ASSIGNMENT
Return the lines from the line containing "Органный зал (ул. Партизанская, 4)" onward. Each must match exactly, and the last line of the listing below must be included.
** MATERIAL SHOWN follows **
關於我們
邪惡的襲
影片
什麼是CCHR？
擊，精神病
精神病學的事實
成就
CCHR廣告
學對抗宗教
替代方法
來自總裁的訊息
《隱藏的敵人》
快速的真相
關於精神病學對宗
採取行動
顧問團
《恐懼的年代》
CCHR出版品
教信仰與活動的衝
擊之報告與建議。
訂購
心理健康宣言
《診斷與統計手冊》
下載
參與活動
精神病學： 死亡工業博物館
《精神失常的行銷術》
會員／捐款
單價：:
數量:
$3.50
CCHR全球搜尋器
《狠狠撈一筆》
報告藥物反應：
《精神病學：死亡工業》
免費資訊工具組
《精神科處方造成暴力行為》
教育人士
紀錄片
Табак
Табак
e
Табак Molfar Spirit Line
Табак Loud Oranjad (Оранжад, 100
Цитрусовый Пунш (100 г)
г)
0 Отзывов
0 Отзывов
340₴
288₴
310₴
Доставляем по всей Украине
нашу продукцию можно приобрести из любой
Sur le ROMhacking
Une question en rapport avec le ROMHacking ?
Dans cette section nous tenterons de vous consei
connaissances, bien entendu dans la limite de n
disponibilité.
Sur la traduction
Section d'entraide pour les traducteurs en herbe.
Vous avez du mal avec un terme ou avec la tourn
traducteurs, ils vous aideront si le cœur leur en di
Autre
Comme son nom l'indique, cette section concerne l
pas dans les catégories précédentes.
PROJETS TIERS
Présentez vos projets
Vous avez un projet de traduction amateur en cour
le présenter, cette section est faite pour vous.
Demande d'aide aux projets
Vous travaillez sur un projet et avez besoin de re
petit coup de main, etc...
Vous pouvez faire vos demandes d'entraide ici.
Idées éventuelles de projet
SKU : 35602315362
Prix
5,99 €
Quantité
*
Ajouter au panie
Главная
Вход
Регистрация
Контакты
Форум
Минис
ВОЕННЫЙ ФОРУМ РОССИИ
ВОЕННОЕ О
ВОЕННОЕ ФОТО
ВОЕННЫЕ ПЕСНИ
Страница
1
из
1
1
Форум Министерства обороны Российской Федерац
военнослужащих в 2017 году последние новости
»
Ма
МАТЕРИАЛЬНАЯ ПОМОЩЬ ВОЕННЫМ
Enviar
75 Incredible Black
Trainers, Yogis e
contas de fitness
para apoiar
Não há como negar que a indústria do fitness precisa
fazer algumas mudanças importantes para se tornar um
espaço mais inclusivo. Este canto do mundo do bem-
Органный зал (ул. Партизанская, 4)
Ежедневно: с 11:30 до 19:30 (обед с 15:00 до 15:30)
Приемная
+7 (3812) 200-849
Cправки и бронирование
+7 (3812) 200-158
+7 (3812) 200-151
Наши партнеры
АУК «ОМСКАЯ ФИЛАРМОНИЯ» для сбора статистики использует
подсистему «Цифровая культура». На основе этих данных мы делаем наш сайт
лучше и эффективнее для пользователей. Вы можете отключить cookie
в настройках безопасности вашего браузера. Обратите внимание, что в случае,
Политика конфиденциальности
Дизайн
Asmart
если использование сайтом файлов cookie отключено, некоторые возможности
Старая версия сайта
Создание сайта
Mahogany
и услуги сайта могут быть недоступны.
** End of MATERIAL SHOWN **
SOLUTION
Органный зал (ул. Партизанская, 4)
Ежедневно: с 11:30 до 19:30 (обед с 15:00 до 15:30)
Приемная
+7 (3812) 200-849
Cправки и бронирование
+7 (3812) 200-158
+7 (3812) 200-151
Наши партнеры
АУК «ОМСКАЯ ФИЛАРМОНИЯ» для сбора статистики использует
подсистему «Цифровая культура». На основе этих данных мы делаем наш сайт
лучше и эффективнее для пользователей. Вы можете отключить cookie
в настройках безопасности вашего браузера. Обратите внимание, что в случае,
Политика конфиденциальности
Дизайн
Asmart
если использование сайтом файлов cookie отключено, некоторые возможности
Старая версия сайта
Создание сайта
Mahogany
и услуги сайта могут быть недоступны.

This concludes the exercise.